** Opening SELECTED EXTRACT block **

Varejao's main problem has been his playing time. He needs it badly. But now, as the court of the European Union has decided about the condition of not foreigners for Europeans from certain countries (Lithuania, for example), Varejao will be able to play the reminder of the season in the Spanish League along with Bodiroga (foreigner) and Jasikevicius (now, not foreigner).

Anyway, in he continues playing in Barcelona for the next season, he will have the same problem again, as Vujanic (foreigner) is expected to sign with the team.

About Langdon, now I see why he couldn't succeed in the NBA. He is an unidimensional and undersized SG. Nothing to get excited about.


----------



## JGKoblenz (Jul 19, 2002)

> Originally posted by <b>Genjuro</b>!
> Varejao's main problem has been his playing time. He needs it badly. But now, as the court of the European Union has decided about the condition of not foreigners for Europeans from certain countries (Lithuania, for example), Varejao will be able to play the reminder of the season in the Spanish League along with Bodiroga (foreigner) and Jasikevicius (now, not foreigner).


I totally agree with you Genjuro, it's almost impossible to show your game playing that little. We will be able to watch Varejao's real game at the Pre-Olympic Championship, when Brazil will have to face Argentina and the Dream-Team.

And I heard about him playing the Spanish League, that would help him a lot.


----------



## Marco Mitis (Dec 17, 2002)

I've watched the final at my home together with a friend from Los Angeles, a LA Lakers subscriber.
He started asking who's this, who's that, why the paint is so large, hey, that's Trajan Langdon, whow, Edney, what, what's the name of this guy? F***a? AhAhAHAHAh.
By thye 3rd quarted he was asleep on my sofa.
As an Italian I was emotionally involved in the game, but was it so boring or what?


----------



## suspect (Sep 10, 2002)

The 3d place game (Benneton-Montepasci) was a bit boring and so were the semifinals..... The final was pretty good though IMO...


----------



## brazys (Jul 17, 2002)

> was it so boring or what?


it definitely wasn't, but an american could watch that match as a NBDL playoff game with attitude like "hey, nuggets would kick their asses". although in reality barca could make it to the playofs in nba in my opinion.


----------



## qwertyu (Dec 29, 2002)

> Originally posted by <b>starvydas</b>!
> After watching them on TV, here are my thoughts on the semis of the Euroleague Final 4.

** Closing SELECTED EXTRACT block **

INSTRUCTION:
According to the basketball forum thread, which player is expected to sign with Barcelona for the next season? The listing plays no part in this exercise.

** Opening COLLECTED MATERIAL block **

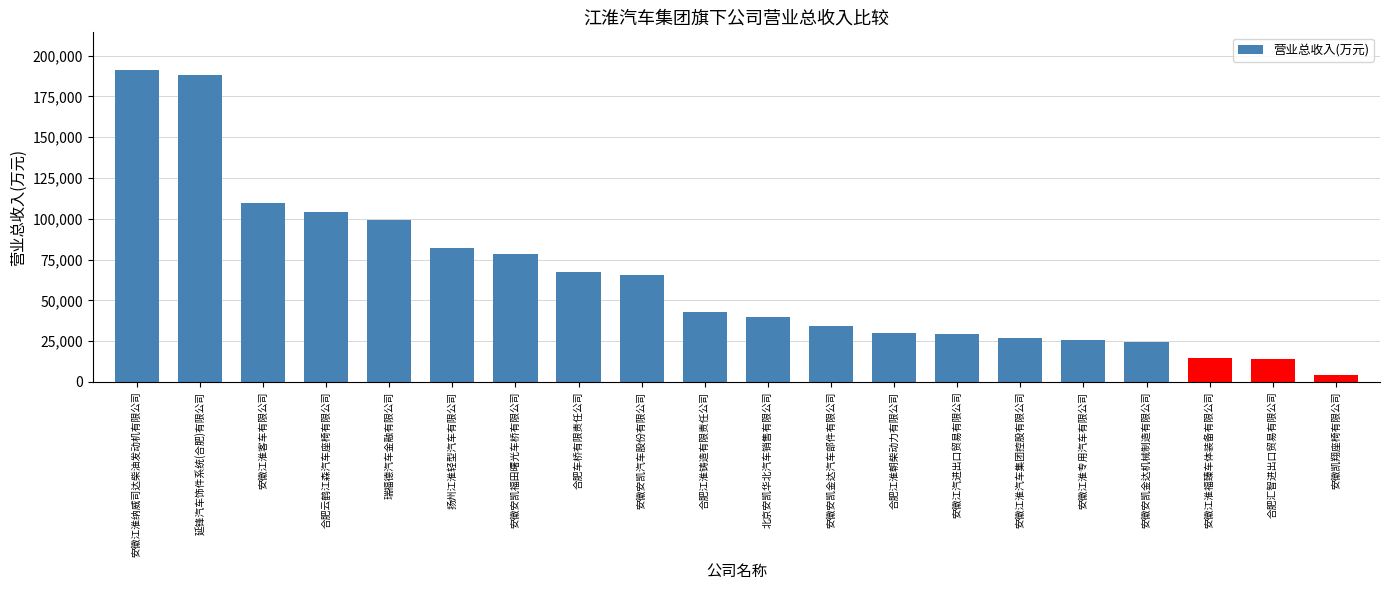

Approximately how many times larger is the value at 北京安凯华北汽车销售有限公司 compared to 安徽安凯福田曙光车桥有限公司?

0.5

** Closing COLLECTED MATERIAL block **

SOLUTION TO THE PROBLEM:
Vujanic